**PASSAGE FOR REVIEW**.
+---+

Despite complaints by top government officials, including then Minister of Transportation,  Mr. Rotimi Amaechi, last year, the China EXIM pulled out.

In the House of Reps on Tuesday by Hassan Fulata from Jigawa State, a contiguous State to Kano sought the modification to the $22.7 billion 2016–2018 Federal Government External Borrowing (Rolling) Plan.

The $22.7billion External Borrowing (Rolling) Plan was approved by the Senate and the House of Representatives on 5 March 2020 and 2 June 2020, respectively.

Fulata said that the Ministry of Transportation and the CCECC Nigeria Limited engaged China Development Bank following the withdrawal of China Exim bank.

He said that the Federal Ministry of Finance wrote the House for approval to change the financier.

“To secure funds for the project, the Contractor (CCECC Nigeria Limited) in collaboration with the Federal Ministry of Transportation engaged China Development Bank (CDB) as the new financier in the sum of $973,474,971.38,” he said.

+---+

**ASSIGNMENT**. Please continue the news passage about replacing China Exim with China Development Bank as the project's financier, picking up after its final sentence.

**EXTRACTED RECORDS**.
+---+

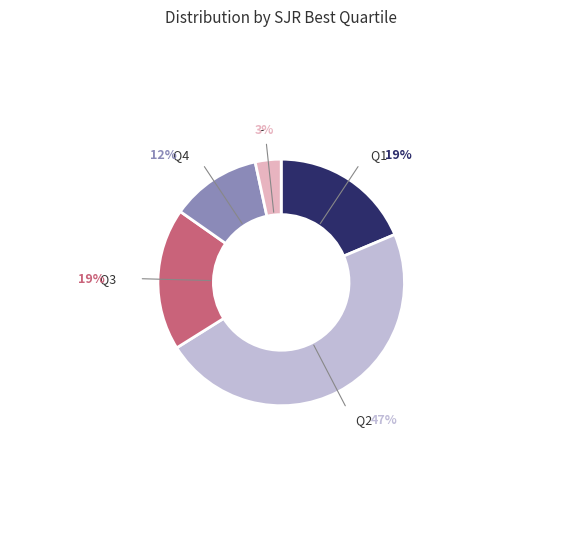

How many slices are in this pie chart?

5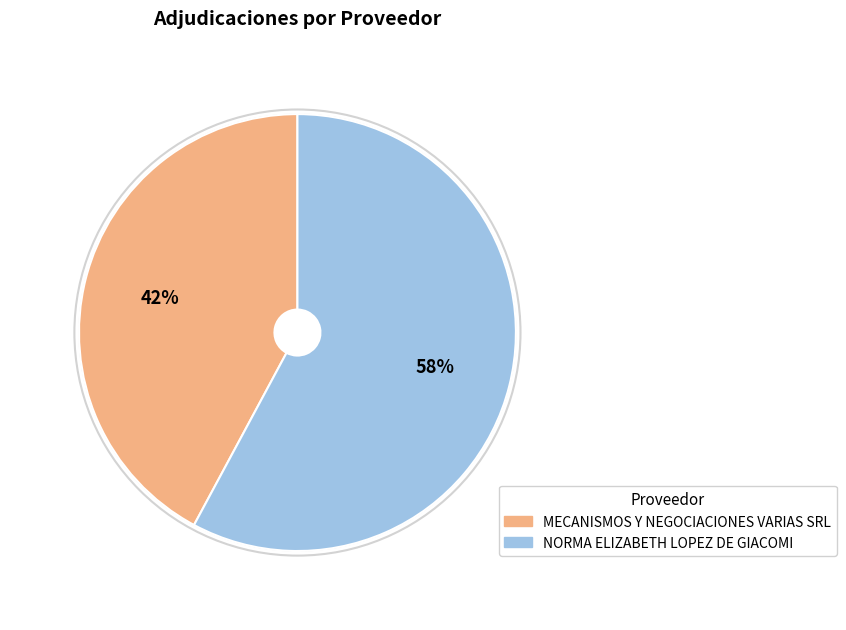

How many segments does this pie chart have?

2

+---+

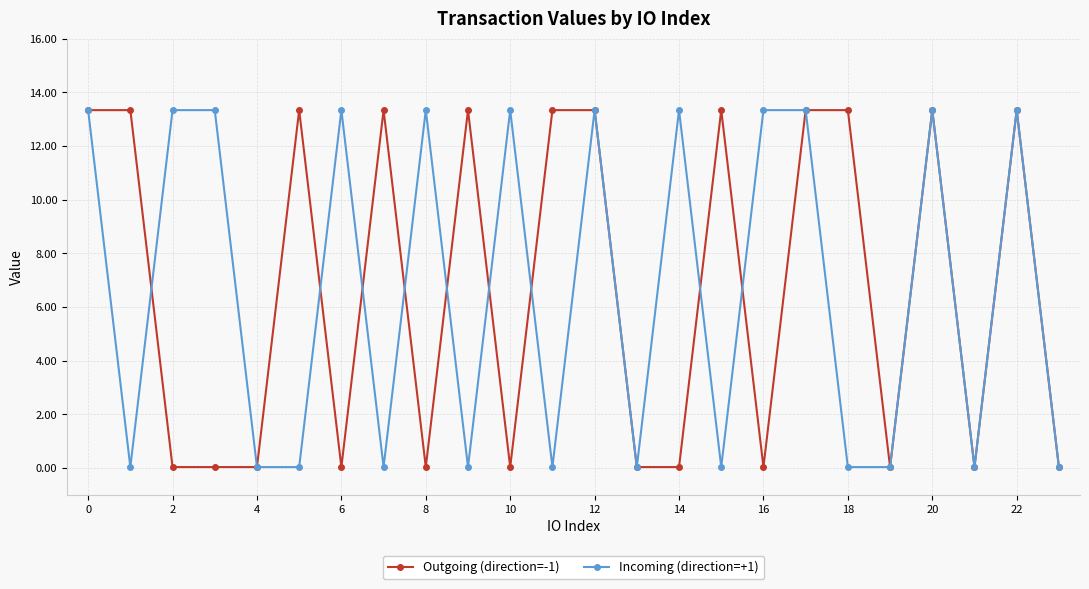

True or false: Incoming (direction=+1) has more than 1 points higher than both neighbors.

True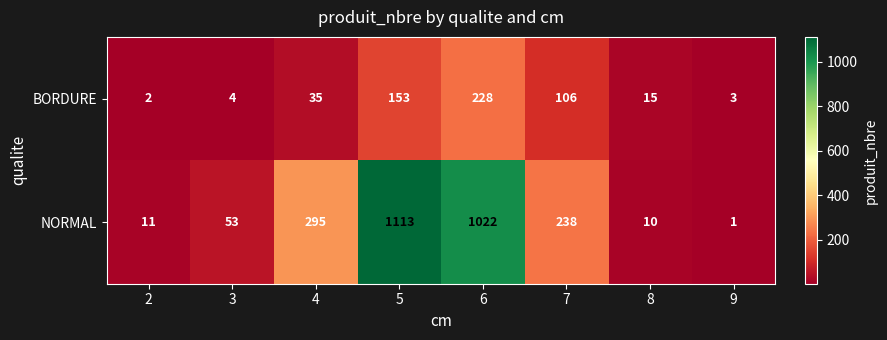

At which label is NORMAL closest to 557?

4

+---+

**SOLVED EXERCISE**.
The Chairman of the House Committee on Agreement, Treaties, and Protocol, Nicholas Ossai, insisted that the minister of finance must provide the new details on the agreement before the approval is granted.

“We are changing from China Exim Bank to China Development bank, which means the addition of another agreement. If we are going to pass this resolution, that means the members of this House won’t see those agreements.

“The minister of finance should come with the agreement as agreed with the Development Bank of China so that members can be guided when approving such a loan,” he said.

House Speaker, Mr. Femi Gbajabiamila, shot down Ossai’s position, and the proponents of the motion carried the day.